Repeat all entries exactly.

[Start of Attachment]

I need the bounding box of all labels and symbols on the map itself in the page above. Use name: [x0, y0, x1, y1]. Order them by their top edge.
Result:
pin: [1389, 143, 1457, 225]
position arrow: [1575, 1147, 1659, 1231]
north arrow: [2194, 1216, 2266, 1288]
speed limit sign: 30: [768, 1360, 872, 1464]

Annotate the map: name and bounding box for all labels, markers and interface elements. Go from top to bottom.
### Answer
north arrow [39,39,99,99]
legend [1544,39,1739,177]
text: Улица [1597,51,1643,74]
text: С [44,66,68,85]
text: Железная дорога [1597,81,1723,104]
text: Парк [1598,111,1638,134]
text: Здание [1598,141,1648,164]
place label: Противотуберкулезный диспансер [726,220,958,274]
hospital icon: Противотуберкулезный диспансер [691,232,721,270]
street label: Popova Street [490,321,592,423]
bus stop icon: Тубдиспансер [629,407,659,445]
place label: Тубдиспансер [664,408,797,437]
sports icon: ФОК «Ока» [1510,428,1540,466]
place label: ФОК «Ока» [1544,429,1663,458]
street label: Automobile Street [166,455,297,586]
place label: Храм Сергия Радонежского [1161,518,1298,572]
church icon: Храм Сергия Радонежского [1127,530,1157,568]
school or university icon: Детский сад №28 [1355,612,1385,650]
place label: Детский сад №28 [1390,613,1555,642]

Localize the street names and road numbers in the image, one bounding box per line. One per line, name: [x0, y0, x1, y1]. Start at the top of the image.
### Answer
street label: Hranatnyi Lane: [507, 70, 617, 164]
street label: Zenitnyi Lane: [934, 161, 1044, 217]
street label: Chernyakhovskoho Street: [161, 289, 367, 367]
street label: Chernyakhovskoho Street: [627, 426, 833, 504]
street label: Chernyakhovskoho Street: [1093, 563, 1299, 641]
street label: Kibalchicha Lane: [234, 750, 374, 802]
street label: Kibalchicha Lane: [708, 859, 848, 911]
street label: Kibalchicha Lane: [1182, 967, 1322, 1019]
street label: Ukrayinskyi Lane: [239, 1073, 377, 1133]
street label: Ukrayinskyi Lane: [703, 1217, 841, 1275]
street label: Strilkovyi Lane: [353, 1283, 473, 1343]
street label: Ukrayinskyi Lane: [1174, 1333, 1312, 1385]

[End of Attachment]

§ Written response
I need the bounding box of all labels and symbols on the map itself in the page above. Use name: [x0, y0, x1, y1]. Order them by their top edge.
Result:
pin: [1389, 143, 1457, 225]
position arrow: [1575, 1147, 1659, 1231]
north arrow: [2194, 1216, 2266, 1288]
speed limit sign: 30: [768, 1360, 872, 1464]

Annotate the map: name and bounding box for all labels, markers and interface elements. Go from top to bottom.
### Answer
north arrow [39,39,99,99]
legend [1544,39,1739,177]
text: Улица [1597,51,1643,74]
text: С [44,66,68,85]
text: Железная дорога [1597,81,1723,104]
text: Парк [1598,111,1638,134]
text: Здание [1598,141,1648,164]
place label: Противотуберкулезный диспансер [726,220,958,274]
hospital icon: Противотуберкулезный диспансер [691,232,721,270]
street label: Popova Street [490,321,592,423]
bus stop icon: Тубдиспансер [629,407,659,445]
place label: Тубдиспансер [664,408,797,437]
sports icon: ФОК «Ока» [1510,428,1540,466]
place label: ФОК «Ока» [1544,429,1663,458]
street label: Automobile Street [166,455,297,586]
place label: Храм Сергия Радонежского [1161,518,1298,572]
church icon: Храм Сергия Радонежского [1127,530,1157,568]
school or university icon: Детский сад №28 [1355,612,1385,650]
place label: Детский сад №28 [1390,613,1555,642]

Localize the street names and road numbers in the image, one bounding box per line. One per line, name: [x0, y0, x1, y1]. Start at the top of the image.
### Answer
street label: Hranatnyi Lane: [507, 70, 617, 164]
street label: Zenitnyi Lane: [934, 161, 1044, 217]
street label: Chernyakhovskoho Street: [161, 289, 367, 367]
street label: Chernyakhovskoho Street: [627, 426, 833, 504]
street label: Chernyakhovskoho Street: [1093, 563, 1299, 641]
street label: Kibalchicha Lane: [234, 750, 374, 802]
street label: Kibalchicha Lane: [708, 859, 848, 911]
street label: Kibalchicha Lane: [1182, 967, 1322, 1019]
street label: Ukrayinskyi Lane: [239, 1073, 377, 1133]
street label: Ukrayinskyi Lane: [703, 1217, 841, 1275]
street label: Strilkovyi Lane: [353, 1283, 473, 1343]
street label: Ukrayinskyi Lane: [1174, 1333, 1312, 1385]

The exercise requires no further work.